Report each line of the data that includes the word "Nights".

**Excerpted data**
# # # #
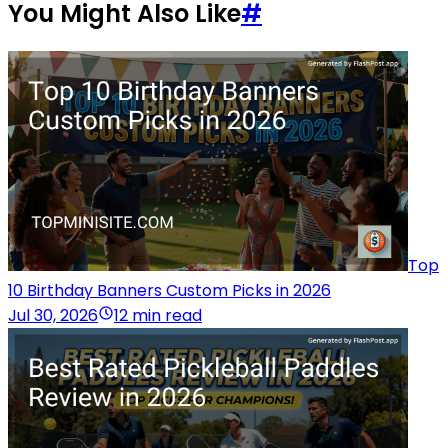
You Might Also Like
#
Top
10 Birthday Banners Custom Picks in 2026
Jul 30, 2026
12 min read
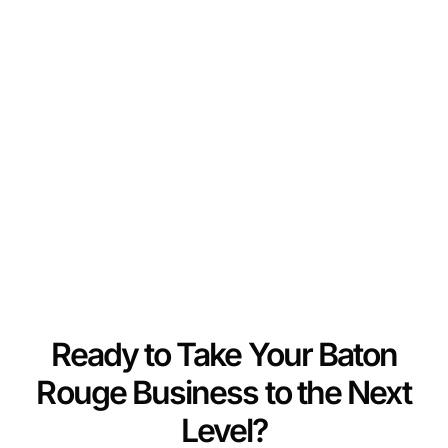
Ready to Take Your Baton
Rouge Business to the Next
Level?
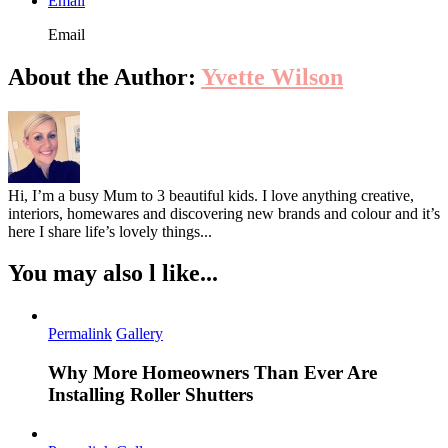
Email
Email
About the Author:
Yvette Wilson
Hi, I’m a busy Mum to 3 beautiful kids. I love anything creative,
interiors, homewares and discovering new brands and colour and it’s
here I share life’s lovely things...
You may also l like...
Permalink
Gallery
Why More Homeowners Than Ever Are
Installing Roller Shutters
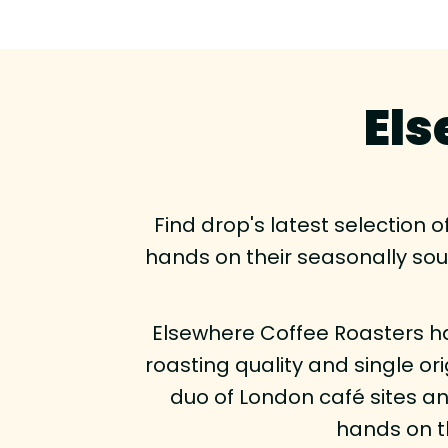
Els
Find drop's latest selection 
hands on their seasonally so
Elsewhere Coffee Roasters ha
roasting quality and single or
duo of London café sites and
hands on t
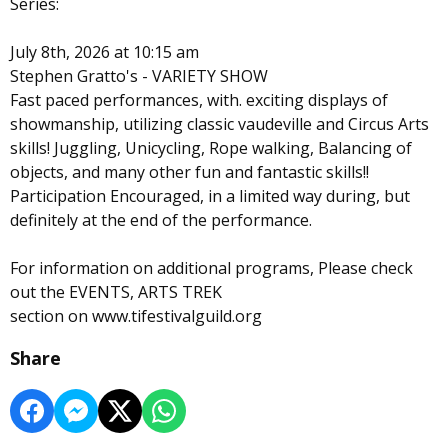
Series:
July 8th, 2026 at 10:15 am
Stephen Gratto's - VARIETY SHOW
Fast paced performances, with. exciting displays of
showmanship, utilizing classic vaudeville and Circus Arts
skills! Juggling, Unicycling, Rope walking, Balancing of
objects, and many other fun and fantastic skills!!
Participation Encouraged, in a limited way during, but
definitely at the end of the performance.
For information on additional programs, Please check
out the EVENTS, ARTS TREK
section on www.tifestivalguild.org
Share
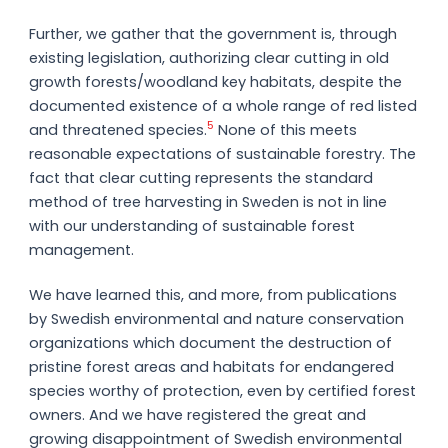
Further, we gather that the government is, through
existing legislation, authorizing clear cutting in old
growth forests/woodland key habitats, despite the
documented existence of a whole range of red listed
5
and threatened species.
None of this meets
reasonable expectations of sustainable forestry. The
fact that clear cutting represents the standard
method of tree harvesting in Sweden is not in line
with our understanding of sustainable forest
management.
We have learned this, and more, from publications
by Swedish environmental and nature conservation
organizations which document the destruction of
pristine forest areas and habitats for endangered
species worthy of protection, even by certified forest
owners. And we have registered the great and
growing disappointment of Swedish environmental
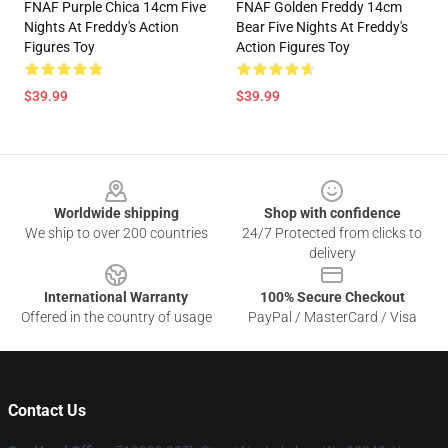
FNAF Purple Chica 14cm Five
FNAF Golden Freddy 14cm
Nights At Freddy's Action
Bear Five Nights At Freddy's
Figures Toy
Action Figures Toy
$39.99
$39.99
Footer
Worldwide shipping
Shop with confidence
We ship to over 200 countries
24/7 Protected from clicks to
delivery
International Warranty
100% Secure Checkout
Offered in the country of usage
PayPal / MasterCard / Visa
Contact Us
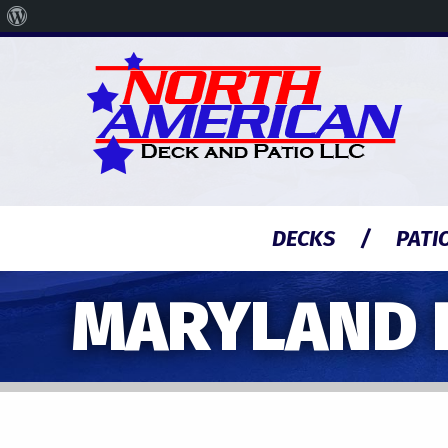
About
WordPress
DECKS
PATI
MARYLAND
# # # #
**Expected answer**
Nights At Freddy's Action
Bear Five Nights At Freddy's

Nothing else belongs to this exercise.